Listed records START

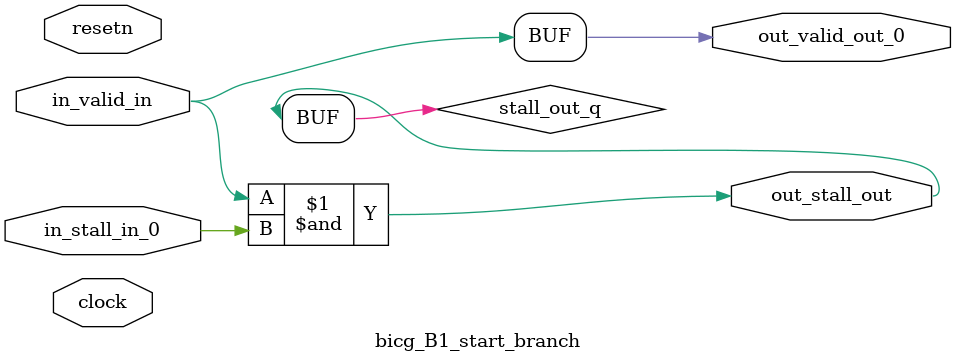
<source format=sv>



(* altera_attribute = "-name AUTO_SHIFT_REGISTER_RECOGNITION OFF; -name MESSAGE_DISABLE 10036; -name MESSAGE_DISABLE 10037; -name MESSAGE_DISABLE 14130; -name MESSAGE_DISABLE 14320; -name MESSAGE_DISABLE 15400; -name MESSAGE_DISABLE 14130; -name MESSAGE_DISABLE 10036; -name MESSAGE_DISABLE 12020; -name MESSAGE_DISABLE 12030; -name MESSAGE_DISABLE 12010; -name MESSAGE_DISABLE 12110; -name MESSAGE_DISABLE 14320; -name MESSAGE_DISABLE 13410; -name MESSAGE_DISABLE 113007; -name MESSAGE_DISABLE 10958" *)
module bicg_B1_start_branch (
    input wire [0:0] in_stall_in_0,
    input wire [0:0] in_valid_in,
    output wire [0:0] out_stall_out,
    output wire [0:0] out_valid_out_0,
    input wire clock,
    input wire resetn
    );

    wire [0:0] stall_out_q;


    // stall_out(LOGICAL,6)
    assign stall_out_q = in_valid_in & in_stall_in_0;

    // out_stall_out(GPOUT,4)
    assign out_stall_out = stall_out_q;

    // out_valid_out_0(GPOUT,5)
    assign out_valid_out_0 = in_valid_in;

endmodule

</source>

Listed records END

Each line from the one containing "assign stall_out_q = in_valid_in" through the final line of the records must be repeated exactly, with no line added or dropped.

    assign stall_out_q = in_valid_in & in_stall_in_0;

    // out_stall_out(GPOUT,4)
    assign out_stall_out = stall_out_q;

    // out_valid_out_0(GPOUT,5)
    assign out_valid_out_0 = in_valid_in;

endmodule

</source>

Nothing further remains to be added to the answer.